Texto do exercício:
────────────────

Art. 2 - A representação do Estado nas relações com os Estados estrangeiros e com os outros sujeitos de direito internacional, para as relações diplomáticas e a conclusão dos tratados, é reservada ao Sumo Pontífice, que a exerce por meio da Secretaria de Estado.
(Disponível em: <http://www.vatican.va/vatican_city_state/legislation/documents/scv_doc_20001126_legge-fondamentale-scv_po.html> Acesso em: 27 ago. 2012.).


Por se tratar de um Estado sui generis, elencaremos a seguir informações cujo objetivo é estabelecer um parâmetro de compreensão que possa refletir as singularidades do Estado da Cidade do Vaticano e da Santa Sé. Segundo dispõe o sítio oficial da Santa Sé (Disponível em: <http://www.vatican.va> Acesso em 10 jun. 2012.), a Sancta Sedis Episcopalis, está sediada na Cidade do Vaticano.
Trata-se da máxima expressão da Igreja Católica Apostólica Romana em todo o orbe.
A chefia do Estado da Cidade do Vaticano é exercida mediante uma monarquia absoluta eletiva teocrática - o Papa (que detém para si os Poderes Executivo, Legislativo e Judiciário).
O idioma oficial é o Latim, língua na qual são primeiramente redigidos os documentos oficiais da Santa Sé.
A moeda adotada atualmente é o Euro.
De tal Sede, por meio da Cúria Romana, particularmente da Secretaria de Estado, administra-se não somente a população oficial do Estado em questão (menos de mil habitantes), mas também a expressão religiosa de mais de um bilhão de Católicos espargidos pelos cinco continentes.
O território do Estado da Cidade do Vaticano preenche 0,44 quilômetros quadrados.
Não possui forças armadas, propriamente, exceto a Guarda Suíça, com cerca de cem integrantes, responsável primeiramente pela segurança do Sumo Pontífice e, sucessivamente, pelo espaço territorial do Estado.
Além da Guarda Suíça, o Papa conta com o denominado Corpo de Segurança, isto é, pessoas devidamente capacitadas que o acompanham em suas visitas apostólicas mundo afora.

────────────────

Item de ação 1:
Segundo o texto sobre o Estado da Cidade do Vaticano, por que são apresentadas as informações do parágrafo iniciado por "Por se tratar de um Estado sui generis"? Responda em uma a três frases.
Item de ação 2:
Reescreva em forma de lista o parágrafo do texto sobre o Estado da Cidade do Vaticano que começa com "Não possui forças armadas", mantendo seus fatos principais.
Os registros constituem material independente do texto.

Registros do conjunto:
────────────────

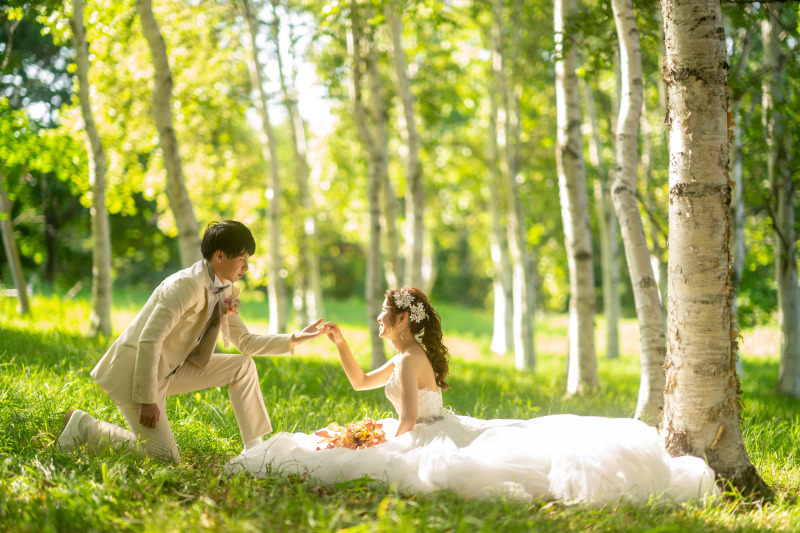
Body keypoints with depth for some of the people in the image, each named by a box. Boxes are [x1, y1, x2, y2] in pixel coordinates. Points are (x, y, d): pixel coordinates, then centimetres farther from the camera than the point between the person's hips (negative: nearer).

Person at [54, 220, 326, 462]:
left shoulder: (225, 292, 5)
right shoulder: (187, 285, -24)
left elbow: (245, 342, 12)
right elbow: (149, 340, -26)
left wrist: (294, 340, 2)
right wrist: (147, 401, -25)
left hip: (170, 370, 9)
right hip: (136, 370, -9)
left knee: (243, 366, 2)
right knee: (164, 457, -13)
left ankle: (255, 450, 7)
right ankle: (86, 426, 2)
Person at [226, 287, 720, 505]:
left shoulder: (411, 361, -13)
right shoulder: (407, 358, 19)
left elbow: (407, 421, -19)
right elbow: (361, 381, 32)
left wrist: (376, 448, -6)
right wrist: (340, 341, 23)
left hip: (435, 440, -10)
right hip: (449, 432, 10)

────────────────

Solução da tarefa 1:
As informações são apresentadas porque o Vaticano é um Estado sui generis. O objetivo é estabelecer um parâmetro de compreensão que reflita as singularidades do Estado da Cidade do Vaticano e da Santa Sé.

Solução da tarefa 2:
- O Estado não possui forças armadas propriamente ditas.
- A exceção é a Guarda Suíça, com cerca de cem integrantes.
- A Guarda Suíça responde primeiro pela segurança do Sumo Pontífice.
- Em seguida, responde pelo espaço territorial do Estado.